(SELECTED EXTRACT)
The 1988 United States presidential election in Arkansas took place on November 8, 1988. All fifty states and the District of Columbia, were part of the 1988 United States presidential election. State voters chose six electors to the Electoral College, which selected the president and vice president.

Arkansas was won by incumbent United States Vice President George H. W. Bush of Texas, who was running against Massachusetts Governor Michael Dukakis. Bush ran with Indiana Senator Dan Quayle as Vice President, and Dukakis ran with Texas Senator Lloyd Bentsen.

Arkansas weighed in for this election as 6% more Republican than the national average. The presidential election of 1988 was a very partisan election for Arkansas, with nearly 99% of the electorate voting for either the Democratic or Republican parties. The vast majority of the counties voted primarily Republican, including the highly populated center of Pulaski County.  this stands as the last election in which Pulaski County and Crittenden County voted for a Republican presidential candidate.

(WHAT THIS EXERCISE ASKS)
#1 According to the passage on the 1988 presidential election in Arkansas, what made the election very partisan for the state? Reply in one to three sentences.
#2 From the passage on the 1988 presidential election in Arkansas, extract the text from "The 1988 United States presidential election in" to "Senator Lloyd Bentsen." word for word.

(GIVEN MATERIAL)
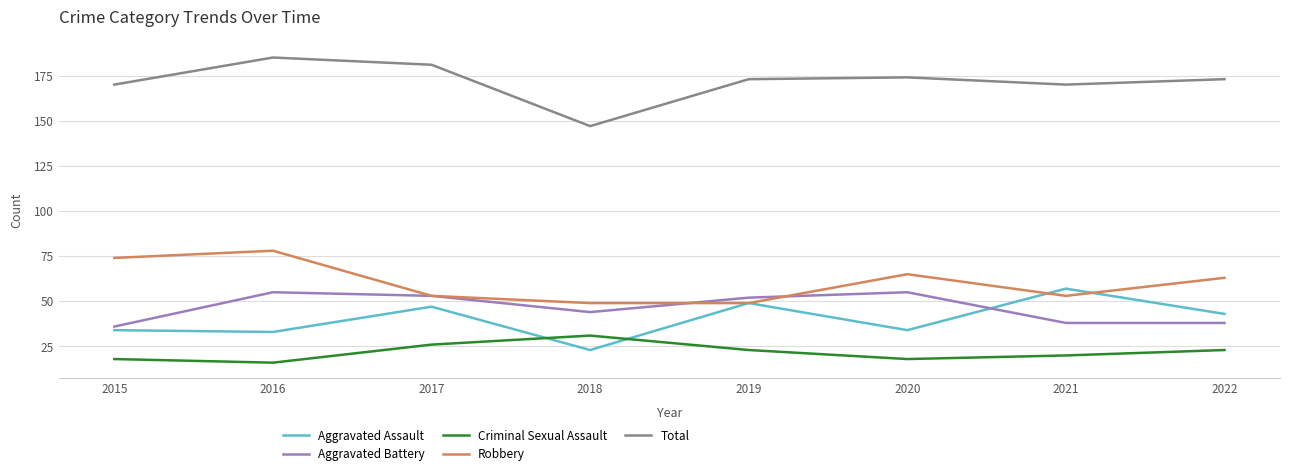

True or false: Total has more than 2 points higher than both neighbors.

False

(ANSWERS TO EACH TASK)
#1 Nearly 99% of the electorate voted for either the Democratic or the Republican party.

#2
The 1988 United States presidential election in Arkansas took place on November 8, 1988. All fifty states and the District of Columbia, were part of the 1988 United States presidential election. State voters chose six electors to the Electoral College, which selected the president and vice president.

Arkansas was won by incumbent United States Vice President George H. W. Bush of Texas, who was running against Massachusetts Governor Michael Dukakis. Bush ran with Indiana Senator Dan Quayle as Vice President, and Dukakis ran with Texas Senator Lloyd Bentsen.